=== Begin Enclosure ===

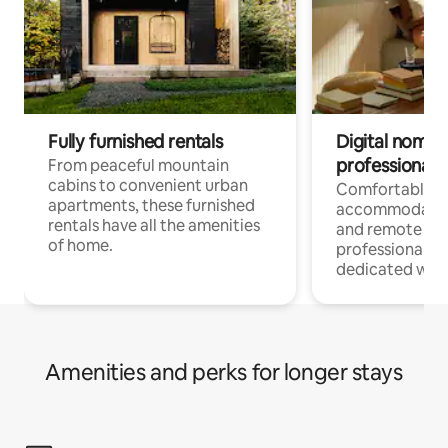
Fully furnished rentals
Digital nomads
professionals
From peaceful mountain
cabins to convenient urban
Comfortable
apartments, these furnished
accommodatio
rentals have all the amenities
and remote wo
of home.
professionals w
dedicated work
Amenities and perks for longer stays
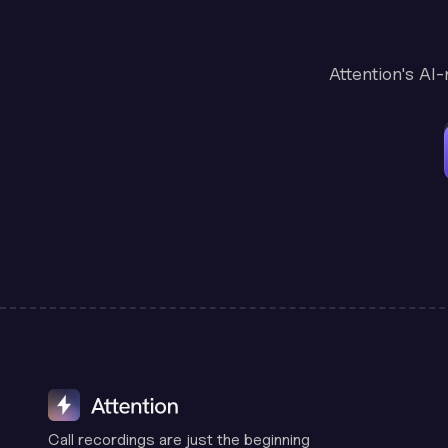
Attention's AI
Call recordings are just the beginning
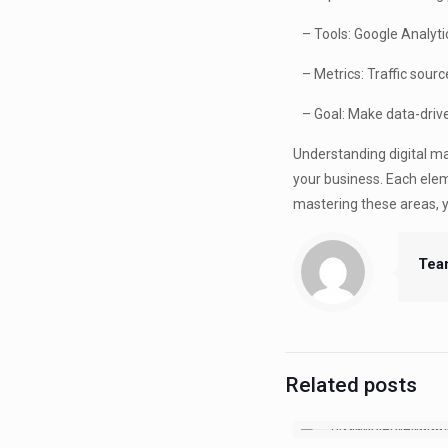
– Tools: Google Analytics
– Metrics: Traffic sourc
– Goal: Make data-driven
Understanding digital ma
your business. Each eleme
mastering these areas, 
Tea
Related posts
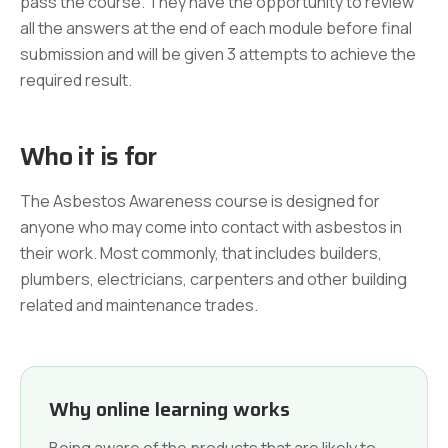
pass the course. They have the opportunity to review
all the answers at the end of each module before final
submission and will be given 3 attempts to achieve the
required result.
Who it is for
The Asbestos Awareness course is designed for
anyone who may come into contact with asbestos in
their work. Most commonly, that includes builders,
plumbers, electricians, carpenters and other building
related and maintenance trades.
Why online learning works
Being aware of the products that are likely to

=== End Enclosure ===

Reproduce the text lines of all the entries above verbatim, in their original order. Omit the pictures from the output.

Fully furnished rentals
Digital nomads
professionals
From peaceful mountain
cabins to convenient urban
Comfortable
apartments, these furnished
accommodatio
rentals have all the amenities
and remote wo
of home.
professionals w
dedicated work
Amenities and perks for longer stays
Attention's AI
Call recordings are just the beginning
– Tools: Google Analytics
– Metrics: Traffic sourc
– Goal: Make data-driven
Understanding digital ma
your business. Each eleme
mastering these areas, 
Tea
Related posts
pass the course. They have the opportunity to review
all the answers at the end of each module before final
submission and will be given 3 attempts to achieve the
required result.
Who it is for
The Asbestos Awareness course is designed for
anyone who may come into contact with asbestos in
their work. Most commonly, that includes builders,
plumbers, electricians, carpenters and other building
related and maintenance trades.
Why online learning works
Being aware of the products that are likely to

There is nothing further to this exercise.